La scorsa estate è stata chiusa anche la sede di Oristano, dopo l’invio di un addetto all’inventario. La situazione finanziaria è gravissima: c’è chi attende da due anni il pagamento del grano conferito; quest’anno il fatturato sfiora a malapena i 9 milioni di euro, lo scorso anno fu di 46 milioni, praticamente dimezzato rispetto agli oltre 90 milioni di euro del 2012, quando il Consorzio agrario di Sardegna vantava una solidità eccezionale ed era davvero il traino dell’economia delle campagne. Allora il suo patrimonio netto era di 23,9 milioni di euro, al 31 dicembre 2017 è sceso a -4,4 milioni di euro. Insomma è svanito in poco tempo un patrimonio formato da utili e riserve, costituito in sessant’anni di attività (anche se il Consorzio sta per compiere i 100 anni, essendo stato creato nel 1921).

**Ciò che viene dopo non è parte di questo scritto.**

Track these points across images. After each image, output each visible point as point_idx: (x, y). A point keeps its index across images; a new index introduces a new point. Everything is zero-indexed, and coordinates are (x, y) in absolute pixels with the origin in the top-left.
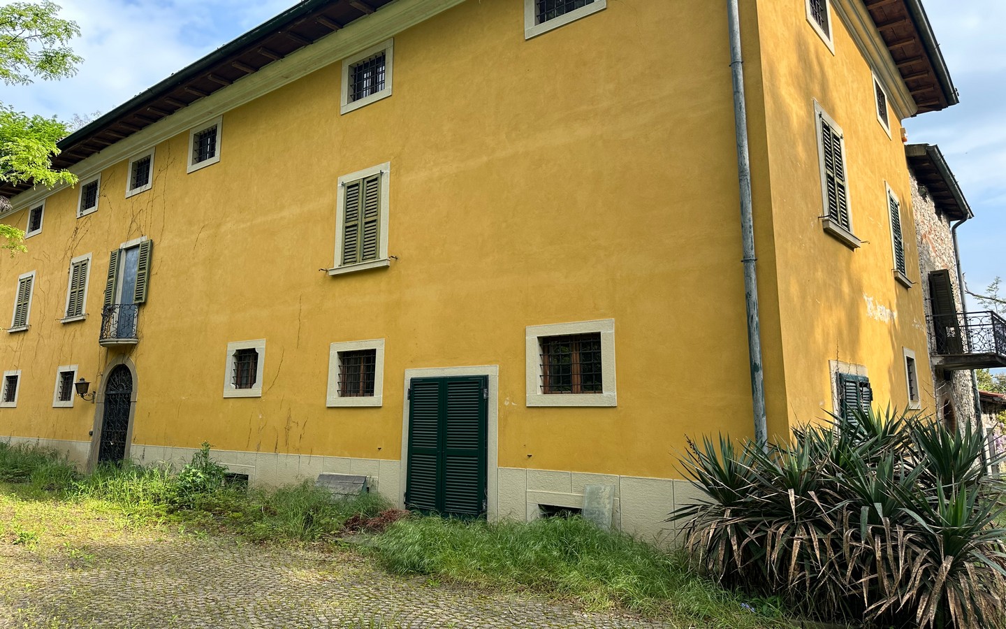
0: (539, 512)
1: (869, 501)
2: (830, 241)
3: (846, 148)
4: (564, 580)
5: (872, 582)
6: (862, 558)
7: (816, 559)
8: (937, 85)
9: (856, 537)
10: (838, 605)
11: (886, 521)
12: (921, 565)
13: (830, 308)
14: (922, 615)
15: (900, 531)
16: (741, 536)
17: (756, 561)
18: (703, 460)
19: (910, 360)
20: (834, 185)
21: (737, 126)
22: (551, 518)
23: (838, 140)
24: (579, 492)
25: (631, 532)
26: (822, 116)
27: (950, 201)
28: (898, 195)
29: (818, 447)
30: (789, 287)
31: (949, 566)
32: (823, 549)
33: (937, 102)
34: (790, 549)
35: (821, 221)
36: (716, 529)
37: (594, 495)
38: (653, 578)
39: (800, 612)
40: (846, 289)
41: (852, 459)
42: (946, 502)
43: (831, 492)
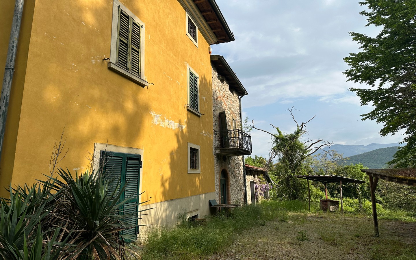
3: (147, 34)
13: (105, 113)
19: (194, 150)
20: (127, 47)
23: (138, 27)
26: (122, 8)
27: (237, 86)
28: (199, 74)
35: (106, 62)
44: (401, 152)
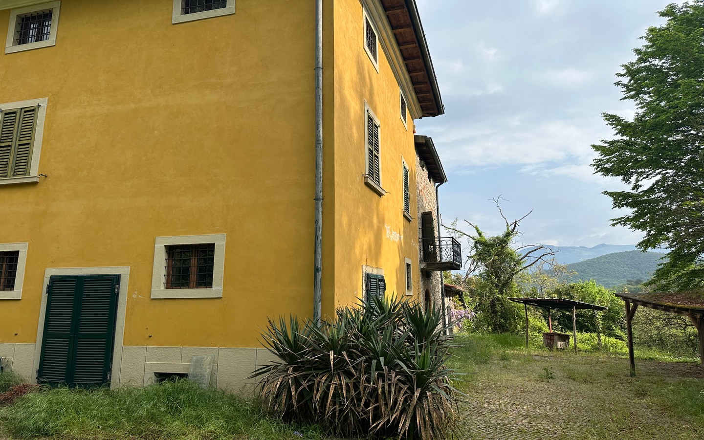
0: (154, 378)
1: (377, 357)
2: (367, 190)
3: (381, 133)
4: (168, 429)
5: (376, 409)
6: (371, 394)
7: (344, 398)
8: (434, 101)
9: (368, 380)
10: (355, 426)
11: (385, 368)
12: (403, 396)
13: (365, 232)
14: (402, 427)
15: (393, 374)
16: (298, 384)
17: (306, 401)
18: (278, 334)
19: (408, 265)
20: (372, 156)
21: (317, 110)
22: (163, 382)
23: (377, 127)
24: (187, 361)
25: (224, 387)
26: (369, 111)
27: (436, 171)
28: (408, 165)
29: (351, 321)
30: (341, 218)
31: (418, 395)
32: (348, 390)
33: (433, 112)
34: (328, 392)
35: (363, 177)
36: (282, 382)
37: (198, 363)
38: (236, 420)
39: (331, 433)
40: (375, 220)
41: (369, 329)
42: (419, 354)
43: (356, 351)
44: (662, 272)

Una gestione che meriterebbe parecchie riflessioni, quella del gruppo entrato nel 2012 e che in pochi anni ha portato a un crollo verticale. In qualunque altra realtà, dopo quattro anni di richieste di sacrifici al personale con ben due contratti di solidarietà, il rischio licenziamento dietro l’angolo e i numeri in picchiata, ci si sarebbe aspettati le dimissioni del Cda e del collegio sindacale, con la nomina di un commissario governativo che avrebbe avviare l’esercizio provvisorio, con grosse possibilità di risolvere i problemi. Invece si è scelta la strada del concordato preventivo. Che vista la situazione e la fiducia ai minimi termini anche da parte delle banche appare a molti come l’anticamera di un fallimento.